Data shown.
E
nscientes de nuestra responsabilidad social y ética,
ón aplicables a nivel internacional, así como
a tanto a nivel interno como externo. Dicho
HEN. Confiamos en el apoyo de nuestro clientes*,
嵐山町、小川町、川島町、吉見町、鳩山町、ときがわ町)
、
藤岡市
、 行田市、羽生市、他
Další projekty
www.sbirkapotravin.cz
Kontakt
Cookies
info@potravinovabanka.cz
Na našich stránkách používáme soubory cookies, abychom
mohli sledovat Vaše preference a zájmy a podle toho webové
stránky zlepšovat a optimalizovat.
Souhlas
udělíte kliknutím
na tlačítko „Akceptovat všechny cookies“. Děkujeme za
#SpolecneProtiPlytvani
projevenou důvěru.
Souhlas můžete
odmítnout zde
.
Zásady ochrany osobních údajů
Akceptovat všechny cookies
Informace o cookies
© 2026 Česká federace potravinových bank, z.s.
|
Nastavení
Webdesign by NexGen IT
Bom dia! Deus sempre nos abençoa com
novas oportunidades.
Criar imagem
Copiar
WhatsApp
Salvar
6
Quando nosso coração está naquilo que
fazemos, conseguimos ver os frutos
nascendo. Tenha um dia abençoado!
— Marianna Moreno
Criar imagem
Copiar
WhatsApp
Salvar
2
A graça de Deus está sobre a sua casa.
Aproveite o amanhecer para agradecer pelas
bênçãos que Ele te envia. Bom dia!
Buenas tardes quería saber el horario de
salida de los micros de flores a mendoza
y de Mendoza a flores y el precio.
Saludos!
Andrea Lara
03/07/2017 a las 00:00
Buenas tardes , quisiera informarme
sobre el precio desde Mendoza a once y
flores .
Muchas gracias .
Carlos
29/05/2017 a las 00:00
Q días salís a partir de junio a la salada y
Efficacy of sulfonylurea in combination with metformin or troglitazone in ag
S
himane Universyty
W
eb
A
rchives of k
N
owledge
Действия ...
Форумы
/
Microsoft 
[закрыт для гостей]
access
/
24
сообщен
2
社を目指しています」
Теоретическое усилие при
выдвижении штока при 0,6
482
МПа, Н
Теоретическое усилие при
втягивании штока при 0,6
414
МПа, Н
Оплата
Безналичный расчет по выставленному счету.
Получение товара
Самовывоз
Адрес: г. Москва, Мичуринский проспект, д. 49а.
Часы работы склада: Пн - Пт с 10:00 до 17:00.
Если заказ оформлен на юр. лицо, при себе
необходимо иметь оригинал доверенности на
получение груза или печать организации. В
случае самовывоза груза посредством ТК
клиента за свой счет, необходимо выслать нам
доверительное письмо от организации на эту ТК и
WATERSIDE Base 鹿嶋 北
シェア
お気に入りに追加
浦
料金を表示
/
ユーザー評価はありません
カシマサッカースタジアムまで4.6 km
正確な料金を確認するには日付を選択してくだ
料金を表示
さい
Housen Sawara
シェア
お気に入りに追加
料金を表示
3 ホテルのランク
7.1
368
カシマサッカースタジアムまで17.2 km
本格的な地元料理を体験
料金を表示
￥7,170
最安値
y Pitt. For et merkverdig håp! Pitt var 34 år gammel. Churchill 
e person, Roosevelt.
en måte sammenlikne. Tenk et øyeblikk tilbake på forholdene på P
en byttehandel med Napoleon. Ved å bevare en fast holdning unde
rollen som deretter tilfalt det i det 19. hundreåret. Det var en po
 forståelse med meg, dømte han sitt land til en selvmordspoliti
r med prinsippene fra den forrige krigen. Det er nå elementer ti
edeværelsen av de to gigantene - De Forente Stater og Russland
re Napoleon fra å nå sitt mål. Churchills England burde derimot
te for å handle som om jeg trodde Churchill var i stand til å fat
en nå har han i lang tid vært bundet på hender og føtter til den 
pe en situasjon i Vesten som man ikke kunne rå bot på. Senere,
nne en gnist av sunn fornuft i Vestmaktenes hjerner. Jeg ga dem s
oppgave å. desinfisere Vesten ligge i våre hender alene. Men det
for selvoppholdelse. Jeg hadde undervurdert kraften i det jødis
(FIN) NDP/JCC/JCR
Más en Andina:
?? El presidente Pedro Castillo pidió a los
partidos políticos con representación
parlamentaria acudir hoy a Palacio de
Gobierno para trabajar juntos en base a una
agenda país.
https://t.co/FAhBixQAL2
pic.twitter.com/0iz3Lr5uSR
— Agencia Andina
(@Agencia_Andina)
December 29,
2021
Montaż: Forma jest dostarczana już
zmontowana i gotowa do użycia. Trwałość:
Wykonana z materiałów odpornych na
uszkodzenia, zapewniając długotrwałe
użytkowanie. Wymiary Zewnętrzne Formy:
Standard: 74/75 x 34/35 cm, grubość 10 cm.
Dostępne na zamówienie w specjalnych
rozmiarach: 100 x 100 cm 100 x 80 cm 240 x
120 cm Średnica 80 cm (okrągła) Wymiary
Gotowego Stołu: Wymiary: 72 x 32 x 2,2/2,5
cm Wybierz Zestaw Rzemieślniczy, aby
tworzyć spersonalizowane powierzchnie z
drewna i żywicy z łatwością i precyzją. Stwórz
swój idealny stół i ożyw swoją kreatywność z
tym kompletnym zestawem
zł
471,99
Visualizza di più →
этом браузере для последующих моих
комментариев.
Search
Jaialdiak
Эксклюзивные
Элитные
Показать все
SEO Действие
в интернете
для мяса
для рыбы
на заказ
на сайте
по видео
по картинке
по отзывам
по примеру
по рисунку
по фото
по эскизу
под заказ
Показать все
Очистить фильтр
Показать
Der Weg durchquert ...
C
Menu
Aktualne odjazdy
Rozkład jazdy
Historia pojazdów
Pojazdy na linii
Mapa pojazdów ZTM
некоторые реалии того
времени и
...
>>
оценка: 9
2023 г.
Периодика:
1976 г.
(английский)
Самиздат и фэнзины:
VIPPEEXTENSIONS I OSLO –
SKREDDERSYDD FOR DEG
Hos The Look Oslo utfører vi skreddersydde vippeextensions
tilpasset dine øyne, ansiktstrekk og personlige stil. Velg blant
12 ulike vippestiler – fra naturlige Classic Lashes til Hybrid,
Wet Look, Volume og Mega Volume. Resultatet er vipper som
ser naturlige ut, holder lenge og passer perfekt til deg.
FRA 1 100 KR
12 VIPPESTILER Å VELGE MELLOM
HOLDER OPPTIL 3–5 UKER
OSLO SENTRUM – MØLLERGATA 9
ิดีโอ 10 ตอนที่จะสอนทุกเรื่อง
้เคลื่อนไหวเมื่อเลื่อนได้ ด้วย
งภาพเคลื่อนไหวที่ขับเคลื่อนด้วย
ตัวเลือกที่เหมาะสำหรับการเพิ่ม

Work request.
Transcribe each line of the data exactly, skipping none.

Task answer.
E
nscientes de nuestra responsabilidad social y ética,
ón aplicables a nivel internacional, así como
a tanto a nivel interno como externo. Dicho
HEN. Confiamos en el apoyo de nuestro clientes*,
嵐山町、小川町、川島町、吉見町、鳩山町、ときがわ町)
、
藤岡市
、 行田市、羽生市、他
Další projekty
www.sbirkapotravin.cz
Kontakt
Cookies
info@potravinovabanka.cz
Na našich stránkách používáme soubory cookies, abychom
mohli sledovat Vaše preference a zájmy a podle toho webové
stránky zlepšovat a optimalizovat.
Souhlas
udělíte kliknutím
na tlačítko „Akceptovat všechny cookies“. Děkujeme za
#SpolecneProtiPlytvani
projevenou důvěru.
Souhlas můžete
odmítnout zde
.
Zásady ochrany osobních údajů
Akceptovat všechny cookies
Informace o cookies
© 2026 Česká federace potravinových bank, z.s.
|
Nastavení
Webdesign by NexGen IT
Bom dia! Deus sempre nos abençoa com
novas oportunidades.
Criar imagem
Copiar
WhatsApp
Salvar
6
Quando nosso coração está naquilo que
fazemos, conseguimos ver os frutos
nascendo. Tenha um dia abençoado!
— Marianna Moreno
Criar imagem
Copiar
WhatsApp
Salvar
2
A graça de Deus está sobre a sua casa.
Aproveite o amanhecer para agradecer pelas
bênçãos que Ele te envia. Bom dia!
Buenas tardes quería saber el horario de
salida de los micros de flores a mendoza
y de Mendoza a flores y el precio.
Saludos!
Andrea Lara
03/07/2017 a las 00:00
Buenas tardes , quisiera informarme
sobre el precio desde Mendoza a once y
flores .
Muchas gracias .
Carlos
29/05/2017 a las 00:00
Q días salís a partir de junio a la salada y
Efficacy of sulfonylurea in combination with metformin or troglitazone in ag
S
himane Universyty
W
eb
A
rchives of k
N
owledge
Действия ...
Форумы
/
Microsoft 
[закрыт для гостей]
access
/
24
сообщен
2
社を目指しています」
Теоретическое усилие при
выдвижении штока при 0,6
482
МПа, Н
Теоретическое усилие при
втягивании штока при 0,6
414
МПа, Н
Оплата
Безналичный расчет по выставленному счету.
Получение товара
Самовывоз
Адрес: г. Москва, Мичуринский проспект, д. 49а.
Часы работы склада: Пн - Пт с 10:00 до 17:00.
Если заказ оформлен на юр. лицо, при себе
необходимо иметь оригинал доверенности на
получение груза или печать организации. В
случае самовывоза груза посредством ТК
клиента за свой счет, необходимо выслать нам
доверительное письмо от организации на эту ТК и
WATERSIDE Base 鹿嶋 北
シェア
お気に入りに追加
浦
料金を表示
/
ユーザー評価はありません
カシマサッカースタジアムまで4.6 km
正確な料金を確認するには日付を選択してくだ
料金を表示
さい
Housen Sawara
シェア
お気に入りに追加
料金を表示
3 ホテルのランク
7.1
368
カシマサッカースタジアムまで17.2 km
本格的な地元料理を体験
料金を表示
￥7,170
最安値
y Pitt. For et merkverdig håp! Pitt var 34 år gammel. Churchill 
e person, Roosevelt.
en måte sammenlikne. Tenk et øyeblikk tilbake på forholdene på P
en byttehandel med Napoleon. Ved å bevare en fast holdning unde
rollen som deretter tilfalt det i det 19. hundreåret. Det var en po
 forståelse med meg, dømte han sitt land til en selvmordspoliti
r med prinsippene fra den forrige krigen. Det er nå elementer ti
edeværelsen av de to gigantene - De Forente Stater og Russland
re Napoleon fra å nå sitt mål. Churchills England burde derimot
te for å handle som om jeg trodde Churchill var i stand til å fat
en nå har han i lang tid vært bundet på hender og føtter til den 
pe en situasjon i Vesten som man ikke kunne rå bot på. Senere,
nne en gnist av sunn fornuft i Vestmaktenes hjerner. Jeg ga dem s
oppgave å. desinfisere Vesten ligge i våre hender alene. Men det
for selvoppholdelse. Jeg hadde undervurdert kraften i det jødis
(FIN) NDP/JCC/JCR
Más en Andina:
?? El presidente Pedro Castillo pidió a los
partidos políticos con representación
parlamentaria acudir hoy a Palacio de
Gobierno para trabajar juntos en base a una
agenda país.
https://t.co/FAhBixQAL2
pic.twitter.com/0iz3Lr5uSR
— Agencia Andina
(@Agencia_Andina)
December 29,
2021
Montaż: Forma jest dostarczana już
zmontowana i gotowa do użycia. Trwałość:
Wykonana z materiałów odpornych na
uszkodzenia, zapewniając długotrwałe
użytkowanie. Wymiary Zewnętrzne Formy:
Standard: 74/75 x 34/35 cm, grubość 10 cm.
Dostępne na zamówienie w specjalnych
rozmiarach: 100 x 100 cm 100 x 80 cm 240 x
120 cm Średnica 80 cm (okrągła) Wymiary
Gotowego Stołu: Wymiary: 72 x 32 x 2,2/2,5
cm Wybierz Zestaw Rzemieślniczy, aby
tworzyć spersonalizowane powierzchnie z
drewna i żywicy z łatwością i precyzją. Stwórz
swój idealny stół i ożyw swoją kreatywność z
tym kompletnym zestawem
zł
471,99
Visualizza di più →
этом браузере для последующих моих
комментариев.
Search
Jaialdiak
Эксклюзивные
Элитные
Показать все
SEO Действие
в интернете
для мяса
для рыбы
на заказ
на сайте
по видео
по картинке
по отзывам
по примеру
по рисунку
по фото
по эскизу
под заказ
Показать все
Очистить фильтр
Показать
Der Weg durchquert ...
C
Menu
Aktualne odjazdy
Rozkład jazdy
Historia pojazdów
Pojazdy na linii
Mapa pojazdów ZTM
некоторые реалии того
времени и
...
>>
оценка: 9
2023 г.
Периодика:
1976 г.
(английский)
Самиздат и фэнзины:
VIPPEEXTENSIONS I OSLO –
SKREDDERSYDD FOR DEG
Hos The Look Oslo utfører vi skreddersydde vippeextensions
tilpasset dine øyne, ansiktstrekk og personlige stil. Velg blant
12 ulike vippestiler – fra naturlige Classic Lashes til Hybrid,
Wet Look, Volume og Mega Volume. Resultatet er vipper som
ser naturlige ut, holder lenge og passer perfekt til deg.
FRA 1 100 KR
12 VIPPESTILER Å VELGE MELLOM
HOLDER OPPTIL 3–5 UKER
OSLO SENTRUM – MØLLERGATA 9
ิดีโอ 10 ตอนที่จะสอนทุกเรื่อง
้เคลื่อนไหวเมื่อเลื่อนได้ ด้วย
งภาพเคลื่อนไหวที่ขับเคลื่อนด้วย
ตัวเลือกที่เหมาะสำหรับการเพิ่ม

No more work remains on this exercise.